**Szczegóły zadania:** Zwróć bez żadnych zmian wszystkie wiersze tekstu z materiału poniżej. Obrazy pomiń.

↓

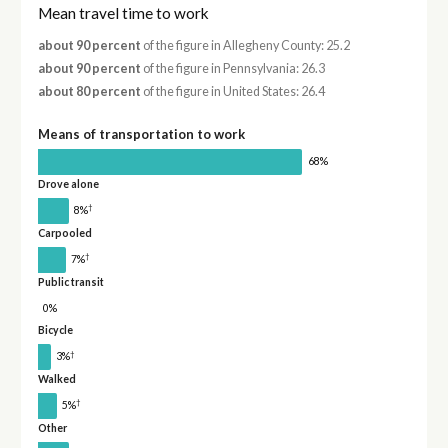
Mean travel time to work
about 90 percent
of the figure in Allegheny County: 25.2
about 90 percent
of the figure in Pennsylvania: 26.3
about 80 percent
of the figure in United States: 26.4
Means of transportation to work
68%
Drove alone
†
8%
Carpooled
†
7%
Public transit
0%
Bicycle
†
3%
Walked
†
5%
Other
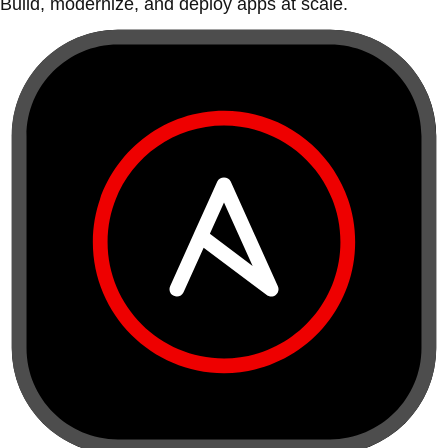
Build, modernize, and deploy apps at scale.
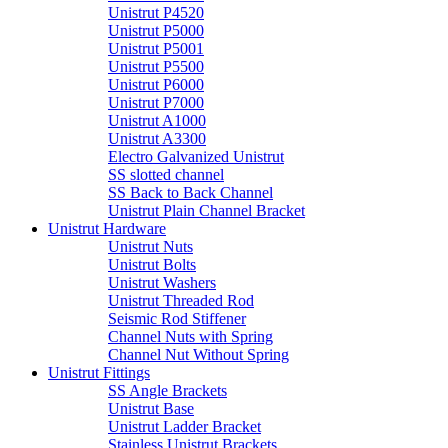
Unistrut P4520
Unistrut P5000
Unistrut P5001
Unistrut P5500
Unistrut P6000
Unistrut P7000
Unistrut A1000
Unistrut A3300
Electro Galvanized Unistrut
SS slotted channel
SS Back to Back Channel
Unistrut Plain Channel Bracket
Unistrut Hardware
Unistrut Nuts
Unistrut Bolts
Unistrut Washers
Unistrut Threaded Rod
Seismic Rod Stiffener
Channel Nuts with Spring
Channel Nut Without Spring
Unistrut Fittings
SS Angle Brackets
Unistrut Base
Unistrut Ladder Bracket
Stainless Unistrut Brackets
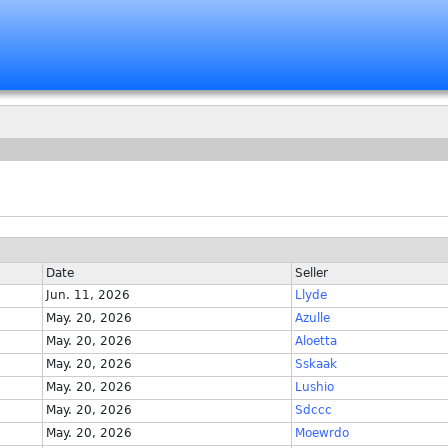
Date
Seller
Jun. 11, 2026
Llyde
May. 20, 2026
Azulle
May. 20, 2026
Aloetta
May. 20, 2026
Sskaak
May. 20, 2026
Lushio
May. 20, 2026
Sdccc
May. 20, 2026
Moewrdo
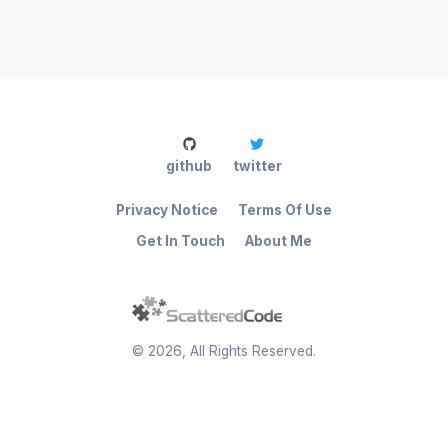
github
twitter
Privacy Notice
Terms Of Use
Get In Touch
About Me
©
2026
, All Rights Reserved.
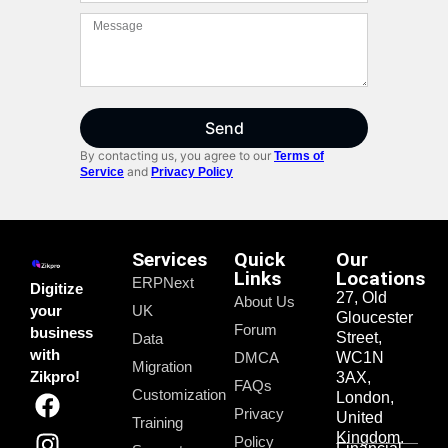
Send
By contacting us, you agree to our
Terms of
and
Service
Privacy Policy
Services
Quick
Our
Links
Locations
ERPNext
Digitize
27, Old
About Us
your
UK
Gloucester
Forum
business
Street,
Data
with
DMCA
WC1N
Migration
Zikpro!
3AX,
FAQs
Customization
London,
Privacy
United
Training
Kingdom.
Policy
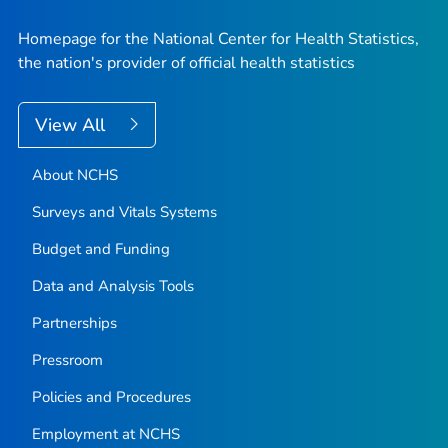
Homepage for the National Center for Health Statistics,
the nation's provider of official health statistics
View All
About NCHS
Surveys and Vitals Systems
Budget and Funding
Data and Analysis Tools
Partnerships
Pressroom
Policies and Procedures
Employment at NCHS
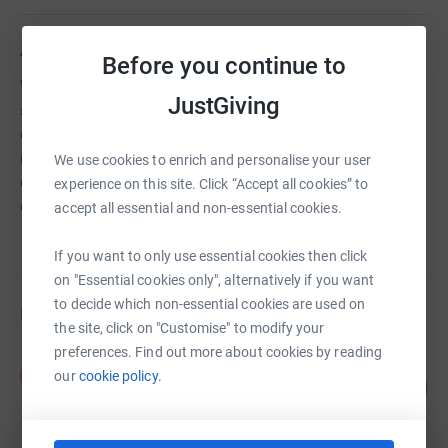
About us
Before you continue to
We are a Christian youthwork charity that supports local
JustGiving
schools and runs an alternative education programme ,
delivers music and media projects including a mobile
recording studio, a gaming community and a YouTube
We use cookies to enrich and personalise your user
channel and work in partnership with local churches and
experience on this site. Click “Accept all cookies” to
organisations.
accept all essential and non-essential cookies.
If you want to only use essential cookies then click
on "Essential cookies only", alternatively if you want
to decide which non-essential cookies are used on
Fundraisers
the site, click on "Customise" to modify your
preferences. Find out more about cookies by reading
Nick Blanch
N
our
cookie policy.
80
£2,408.17
%
raised by
69 supporters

↑

**Wynik ćwiczenia:**
Mean travel time to work
about 90 percent
of the figure in Allegheny County: 25.2
about 90 percent
of the figure in Pennsylvania: 26.3
about 80 percent
of the figure in United States: 26.4
Means of transportation to work
68%
Drove alone
†
8%
Carpooled
†
7%
Public transit
0%
Bicycle
†
3%
Walked
†
5%
Other
Build, modernize, and deploy apps at scale.
Unistrut P4520
Unistrut P5000
Unistrut P5001
Unistrut P5500
Unistrut P6000
Unistrut P7000
Unistrut A1000
Unistrut A3300
Electro Galvanized Unistrut
SS slotted channel
SS Back to Back Channel
Unistrut Plain Channel Bracket
Unistrut Hardware
Unistrut Nuts
Unistrut Bolts
Unistrut Washers
Unistrut Threaded Rod
Seismic Rod Stiffener
Channel Nuts with Spring
Channel Nut Without Spring
Unistrut Fittings
SS Angle Brackets
Unistrut Base
Unistrut Ladder Bracket
Stainless Unistrut Brackets
Date
Seller
Jun. 11, 2026
Llyde
May. 20, 2026
Azulle
May. 20, 2026
Aloetta
May. 20, 2026
Sskaak
May. 20, 2026
Lushio
May. 20, 2026
Sdccc
May. 20, 2026
Moewrdo
github
twitter
Privacy Notice
Terms Of Use
Get In Touch
About Me
©
2026
, All Rights Reserved.
Send
By contacting us, you agree to our
Terms of
and
Service
Privacy Policy
Services
Quick
Our
Links
Locations
ERPNext
Digitize
27, Old
About Us
your
UK
Gloucester
Forum
business
Street,
Data
with
DMCA
WC1N
Migration
Zikpro!
3AX,
FAQs
Customization
London,
Privacy
United
Training
Kingdom.
Policy
Homepage for the National Center for Health Statistics,
the nation's provider of official health statistics
View All
About NCHS
Surveys and Vitals Systems
Budget and Funding
Data and Analysis Tools
Partnerships
Pressroom
Policies and Procedures
Employment at NCHS
About us
Before you continue to
We are a Christian youthwork charity that supports local
JustGiving
schools and runs an alternative education programme ,
delivers music and media projects including a mobile
recording studio, a gaming community and a YouTube
We use cookies to enrich and personalise your user
channel and work in partnership with local churches and
experience on this site. Click “Accept all cookies” to
organisations.
accept all essential and non-essential cookies.
If you want to only use essential cookies then click
on "Essential cookies only", alternatively if you want
to decide which non-essential cookies are used on
Fundraisers
the site, click on "Customise" to modify your
preferences. Find out more about cookies by reading
Nick Blanch
N
our
cookie policy.
80
£2,408.17
%
raised by
69 supporters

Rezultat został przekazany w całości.